El único tema que siempre me ha gustado en poesía
es el que habla del paso del tiempo, y su repercusión sobre el espíritu de la
persona que escribe. Los demás (el amor, la muerte, la amistad, el compromiso
político, etc) me han llamado la atención durante un tiempo y luego me he
distanciado de sus cauces, unas veces de forma suave y otras de manera abrupta.
Quizá por eso me ha gustado tanto el volumen Reversos, de Diego Reche, que es un hermoso libro con el que su
autor obtuvo el premio andaluz de poesía Villa de Peligros en el año 2012.

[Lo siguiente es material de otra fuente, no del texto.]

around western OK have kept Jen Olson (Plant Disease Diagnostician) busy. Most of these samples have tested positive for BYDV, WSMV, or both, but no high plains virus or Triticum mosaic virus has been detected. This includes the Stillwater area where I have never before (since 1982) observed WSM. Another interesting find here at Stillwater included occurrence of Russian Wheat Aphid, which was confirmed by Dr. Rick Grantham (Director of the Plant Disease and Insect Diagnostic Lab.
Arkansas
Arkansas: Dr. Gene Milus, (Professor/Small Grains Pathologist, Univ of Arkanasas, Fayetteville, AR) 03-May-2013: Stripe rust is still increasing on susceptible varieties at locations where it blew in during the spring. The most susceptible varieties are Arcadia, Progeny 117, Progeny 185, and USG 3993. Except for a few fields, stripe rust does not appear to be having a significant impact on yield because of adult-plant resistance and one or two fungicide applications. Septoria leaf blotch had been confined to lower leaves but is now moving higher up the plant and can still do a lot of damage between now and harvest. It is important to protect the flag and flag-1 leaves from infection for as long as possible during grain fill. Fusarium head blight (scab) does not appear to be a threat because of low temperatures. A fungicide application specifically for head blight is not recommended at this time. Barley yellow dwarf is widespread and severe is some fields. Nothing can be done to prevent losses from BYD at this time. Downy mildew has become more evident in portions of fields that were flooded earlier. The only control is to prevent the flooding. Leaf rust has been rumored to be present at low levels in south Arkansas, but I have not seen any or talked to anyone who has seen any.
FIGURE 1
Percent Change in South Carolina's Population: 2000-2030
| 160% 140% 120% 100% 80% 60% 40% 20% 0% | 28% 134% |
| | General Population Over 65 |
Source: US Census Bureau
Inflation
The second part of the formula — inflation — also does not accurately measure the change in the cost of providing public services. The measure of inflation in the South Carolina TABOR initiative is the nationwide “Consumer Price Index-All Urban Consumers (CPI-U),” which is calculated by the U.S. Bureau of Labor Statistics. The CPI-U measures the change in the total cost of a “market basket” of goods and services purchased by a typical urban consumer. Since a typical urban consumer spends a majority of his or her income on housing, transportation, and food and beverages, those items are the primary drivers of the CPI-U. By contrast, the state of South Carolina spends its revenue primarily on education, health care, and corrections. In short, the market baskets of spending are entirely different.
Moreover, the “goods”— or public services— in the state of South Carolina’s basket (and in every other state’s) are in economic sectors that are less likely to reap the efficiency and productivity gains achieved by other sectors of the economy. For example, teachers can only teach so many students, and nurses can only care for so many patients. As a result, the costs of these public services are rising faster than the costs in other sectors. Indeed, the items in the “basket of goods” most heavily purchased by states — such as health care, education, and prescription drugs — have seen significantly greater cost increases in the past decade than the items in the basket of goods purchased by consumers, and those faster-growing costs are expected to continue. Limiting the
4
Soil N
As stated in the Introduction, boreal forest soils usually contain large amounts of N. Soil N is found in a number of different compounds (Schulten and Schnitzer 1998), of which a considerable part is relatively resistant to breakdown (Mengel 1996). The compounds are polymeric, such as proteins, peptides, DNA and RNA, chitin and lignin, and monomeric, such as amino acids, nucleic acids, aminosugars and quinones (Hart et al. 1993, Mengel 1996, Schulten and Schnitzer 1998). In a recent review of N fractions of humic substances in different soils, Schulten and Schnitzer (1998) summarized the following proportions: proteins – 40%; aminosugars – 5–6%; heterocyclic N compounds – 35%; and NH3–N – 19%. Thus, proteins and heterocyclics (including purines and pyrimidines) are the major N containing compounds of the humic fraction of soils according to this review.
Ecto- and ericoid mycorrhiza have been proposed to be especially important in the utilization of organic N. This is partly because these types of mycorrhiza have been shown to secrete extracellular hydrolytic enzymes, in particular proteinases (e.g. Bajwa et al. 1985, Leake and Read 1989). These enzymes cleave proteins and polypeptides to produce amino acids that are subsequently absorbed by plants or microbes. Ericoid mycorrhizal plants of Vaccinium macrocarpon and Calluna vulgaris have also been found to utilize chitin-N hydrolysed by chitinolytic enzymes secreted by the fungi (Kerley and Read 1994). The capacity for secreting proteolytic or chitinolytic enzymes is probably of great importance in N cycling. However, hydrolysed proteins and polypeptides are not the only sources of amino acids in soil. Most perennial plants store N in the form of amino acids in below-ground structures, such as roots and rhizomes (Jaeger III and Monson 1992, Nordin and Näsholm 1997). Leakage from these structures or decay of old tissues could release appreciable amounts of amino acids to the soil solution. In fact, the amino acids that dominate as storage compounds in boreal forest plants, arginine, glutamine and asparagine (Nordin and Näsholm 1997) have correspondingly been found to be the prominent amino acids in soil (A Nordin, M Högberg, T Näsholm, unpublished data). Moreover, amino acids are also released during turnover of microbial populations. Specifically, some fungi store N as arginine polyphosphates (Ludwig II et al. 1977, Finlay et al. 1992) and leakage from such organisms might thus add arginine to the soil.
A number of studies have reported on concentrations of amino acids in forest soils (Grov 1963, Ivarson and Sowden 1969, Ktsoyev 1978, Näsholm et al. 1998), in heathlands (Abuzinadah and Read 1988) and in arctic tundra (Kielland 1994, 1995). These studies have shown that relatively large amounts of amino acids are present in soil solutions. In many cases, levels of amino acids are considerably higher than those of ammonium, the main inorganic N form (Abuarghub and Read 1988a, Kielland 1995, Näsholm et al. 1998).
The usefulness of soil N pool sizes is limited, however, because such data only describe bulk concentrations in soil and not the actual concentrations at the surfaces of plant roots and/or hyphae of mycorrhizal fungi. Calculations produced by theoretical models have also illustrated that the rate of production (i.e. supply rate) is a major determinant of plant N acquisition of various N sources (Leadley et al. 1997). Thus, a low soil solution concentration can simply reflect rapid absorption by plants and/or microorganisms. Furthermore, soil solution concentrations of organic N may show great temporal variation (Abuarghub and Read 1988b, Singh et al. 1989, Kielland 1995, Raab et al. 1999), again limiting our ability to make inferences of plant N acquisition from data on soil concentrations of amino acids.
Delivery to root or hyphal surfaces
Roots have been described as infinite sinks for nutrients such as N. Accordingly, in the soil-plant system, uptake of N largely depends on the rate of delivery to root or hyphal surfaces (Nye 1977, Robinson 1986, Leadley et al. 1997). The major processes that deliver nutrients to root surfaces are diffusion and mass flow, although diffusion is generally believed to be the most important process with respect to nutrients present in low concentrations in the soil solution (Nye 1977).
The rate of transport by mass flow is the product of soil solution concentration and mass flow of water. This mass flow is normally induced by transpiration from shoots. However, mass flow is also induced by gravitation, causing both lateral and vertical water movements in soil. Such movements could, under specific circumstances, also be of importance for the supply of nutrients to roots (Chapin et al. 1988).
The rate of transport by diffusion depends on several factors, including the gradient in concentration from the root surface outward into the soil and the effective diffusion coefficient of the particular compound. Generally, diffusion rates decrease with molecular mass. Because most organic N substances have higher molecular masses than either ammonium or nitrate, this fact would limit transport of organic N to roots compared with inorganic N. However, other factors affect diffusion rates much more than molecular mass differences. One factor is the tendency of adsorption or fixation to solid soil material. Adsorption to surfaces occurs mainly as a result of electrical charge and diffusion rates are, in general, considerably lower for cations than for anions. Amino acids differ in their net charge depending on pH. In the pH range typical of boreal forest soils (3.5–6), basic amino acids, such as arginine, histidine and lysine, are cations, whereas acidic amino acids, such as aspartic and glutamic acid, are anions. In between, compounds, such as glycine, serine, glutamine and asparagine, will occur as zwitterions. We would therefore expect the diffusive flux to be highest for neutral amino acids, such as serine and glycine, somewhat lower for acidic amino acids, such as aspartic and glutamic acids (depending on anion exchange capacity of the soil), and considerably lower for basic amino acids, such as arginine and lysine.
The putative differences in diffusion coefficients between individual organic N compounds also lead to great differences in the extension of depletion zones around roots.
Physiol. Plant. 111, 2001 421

Me han gustado los poemas rimados del tomo (“La
casa”, “Cines de domingo” o “El unicornio azul”, donde rinde un homenaje a
Silvio Rodríguez) y me han gustado también aquellos en los cuales la rima la
pone la añoranza, la tristeza, la melancolía por el paso de los años. Por
ejemplo, aquel conjunto de versos en los que se detiene en una fotografía, que
es siempre un “instante fugaz / que se salva del óxido del tiempo”. Diego Reche
siente las fotografías como cuajarones de tiempo, como minutos fosilizados en
papel, como trozos de vida que uno agarrase entre las manos y se negase a
soltar, para que el tiempo no los marchite o aniquile. Y por eso las contempla
con tanto fervor y con tanto respeto. Ahí está para demostrarlo la hermosa
“Fotografía del diván”, donde nos explica que los personajes que aparecen en
ella (sus padres) se han ido consumiendo con el paso de los años, pero que el
diván, polvoriento y ajado, aún existe, mostrando de forma fehaciente que casi
siempre nos sobreviven los objetos que nos rodean y acompañan.
El tiempo, también, puede sumirnos en una ceremonia
cíclica, como la que nos resume en “Imagen del padre ausente”: cuando él era
niño observaba a su padre mirando y retocando fotos durante la tarde de los
domingos, y le asombraba su actitud; ahora, él emplea esas mismas tardes en
mirar y retocar versos, y quizá sus hijos experimenten sensaciones parecidas a
las que él protagonizó.
Pero no se agota el poemario en estas
consideraciones, sino que también emplea un buen número de versos en hablarnos
de su condición de profesor alejado de su esposa durante las jornadas laborales
o convirtiéndola en protagonista de sus explicaciones poéticas en el aula. En
ese sentido, me han parecido deliciosos los diez versos con los que cierra el
libro, y que quiero utilizar también para cerrar este comentario, a la vez que
recomiendo su lectura: “Te llamas Melibea / en el primer trimestre; / Beatriz,
Lisi, Julieta, / Elisa o Galatea en el segundo; / en el tercero Laura, / doña
Inés o Leonor. / Mis alumnos no saben / que tienes tantos nombres, / y tú,
pensando, mientras, / que te llamas María”.